**Texte fourni:**
L'AUDACE EST UNE QUALITE tant qu'elle n'entraîne pas une catastrophe. Entourée par des conseillers aux idées visionnaires mais très théoriques, George W. Bush n'a pas manqué d'ambition lorsqu'il s'est lancé dans son assaut contre l'Irak, qu'il considérait alors comme la suite logique d'une campagne de pacification commencée en Afghanistan.
Comment a-t-il le front de dire aujourd'hui que le courage, la détermination et le savoir-faire militaire sont ses vertus cardinales de candidat à un second mandat ? Plus de cinq cents soldats américains et dix mille Irakiens sont morts au nom d'un projet qui, près d'un an après la guerre, a fort peu progressé par rapport au lendemain de la bataille.
Finir la guerre.
Le courage, aujourd'hui, n'est plus de faire la guerre, mais de la finir, à défaut d'établir la paix. M. Bush ne nous dit pas les incroyables contradictions de sa politique : d'abord il a menti ou s'est laissé circonvenir par des excités, au sujet d'armes de destruction massive qui étaient en réalité inexistantes ; ensuite, s'il a réussi à gagner une guerre avec une troupe relativement petite, il a perdu la pacification à cause du manque d'effectifs ; comme il est candidat, il ne veut plus qu'il y ait des morts dans les forces américaines, de sorte que, loin de combattre les terroristes, elles s'enferment dans d'immenses forteresses d'où elles ne sortiront pas avant les élections ; enfin, M. Bush n'a ni renoncé à sa politique, ni désavoué ses associés : le vice-président Dick Cheney, principal responsable de la mésaventure irakienne, fait, contre John Kerry, une campagne arrogante et sans complexes ; M. Bush a lancé un vaste projet de réforme des institutions au Proche-Orient pour y créer des démocraties parlementaires, comme si une réforme aussi large pouvait venir de l'extérieur. Ses conseillers (aucun n'a démissionné) sont toujours à l'œuvre : ils poursuivent leur rêve d'un monde arabe rénové et dynamique, mais le monde arabe ne fera rien qui lui sera suggéré par l'Amérique.
Coupés du monde.
Tout se passe comme si la Maison Blanche et le Pentagone vivaient isolés, coupés des réalités du monde et de la volonté du peuple américain ; ce mépris de l'opinion a causé la chute du gouvernement Aznar. M. Bush, pendant plus de trois ans, n'a jamais reconnu une erreur, même pas celle des ADM, qui est pourtant flagrante. Comme disait Lincoln, on peut tromper le peuple de temps en temps, on ne peut pas le tromper tout le temps.

**Entrées extraites:**
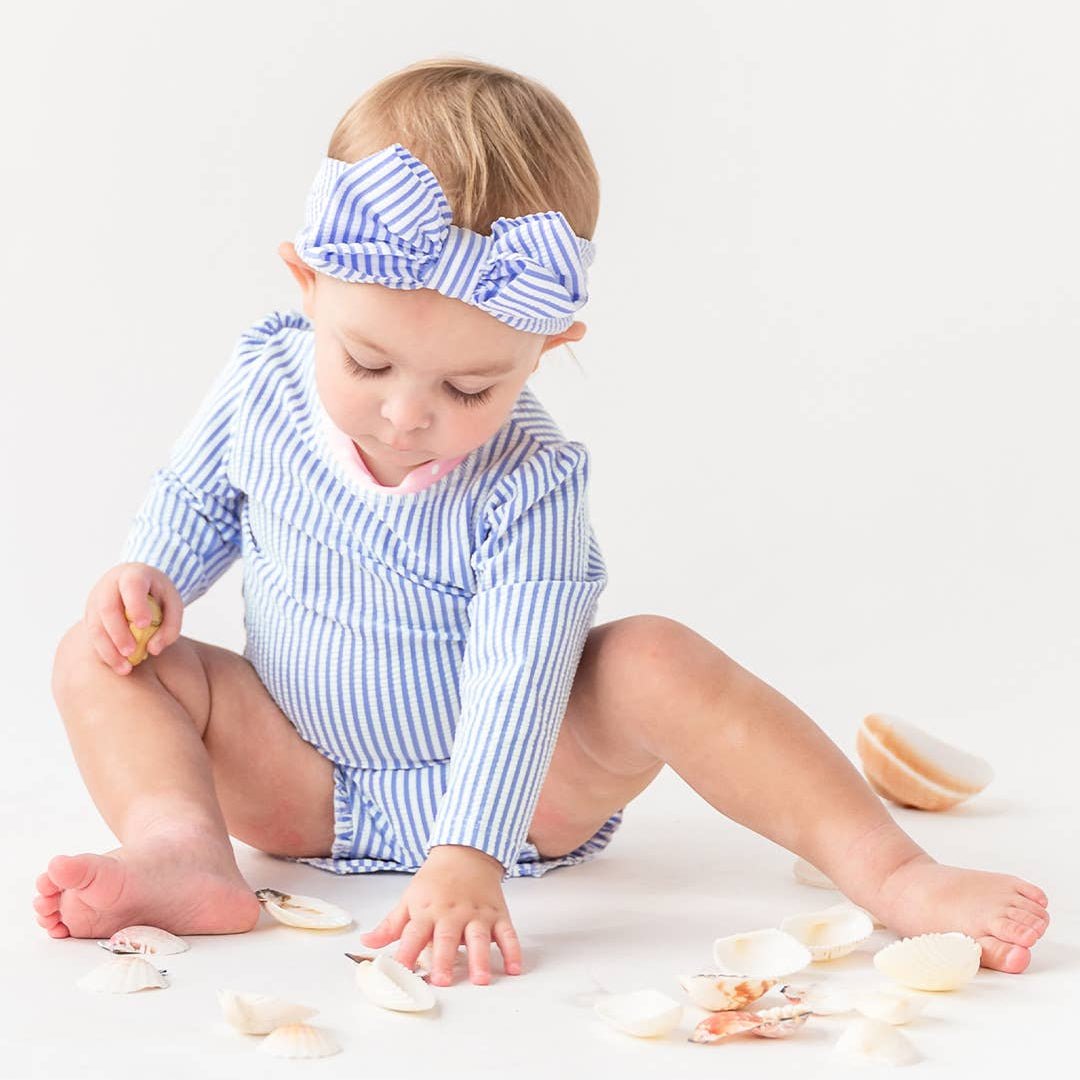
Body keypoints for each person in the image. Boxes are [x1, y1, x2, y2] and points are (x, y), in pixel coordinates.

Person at [34, 57, 1048, 988]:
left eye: (470, 384)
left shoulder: (533, 481)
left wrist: (470, 855)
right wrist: (150, 573)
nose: (407, 413)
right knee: (100, 656)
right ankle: (182, 851)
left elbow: (520, 678)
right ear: (308, 283)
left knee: (656, 658)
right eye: (369, 362)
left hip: (530, 800)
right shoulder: (263, 375)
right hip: (293, 772)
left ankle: (894, 873)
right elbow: (196, 494)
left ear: (545, 347)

**Consigne A:** Recopiez un passage du texte sur George W. Bush et l'Irak, depuis les mots « Comment a-t-il le » jusqu'aux mots « Finir la guerre. » inclus.
**Consigne B:**
Répondez à ces questions d'après le texte sur George W. Bush et l'Irak.
(i) Combien de soldats américains sont morts, selon le texte ?
(ii) Quel gouvernement le mépris de l'opinion a-t-il fait tomber ?
(iii) Contre qui Dick Cheney mène-t-il campagne ?
Les entrées constituent un matériau à part, distinct du texte.

**Réponse A:**
Comment a-t-il le front de dire aujourd'hui que le courage, la détermination et le savoir-faire militaire sont ses vertus cardinales de candidat à un second mandat ? Plus de cinq cents soldats américains et dix mille Irakiens sont morts au nom d'un projet qui, près d'un an après la guerre, a fort peu progressé par rapport au lendemain de la bataille.
Finir la guerre.

**Réponse B:**
(i) Plus de cinq cents.
(ii) Le gouvernement Aznar.
(iii) John Kerry.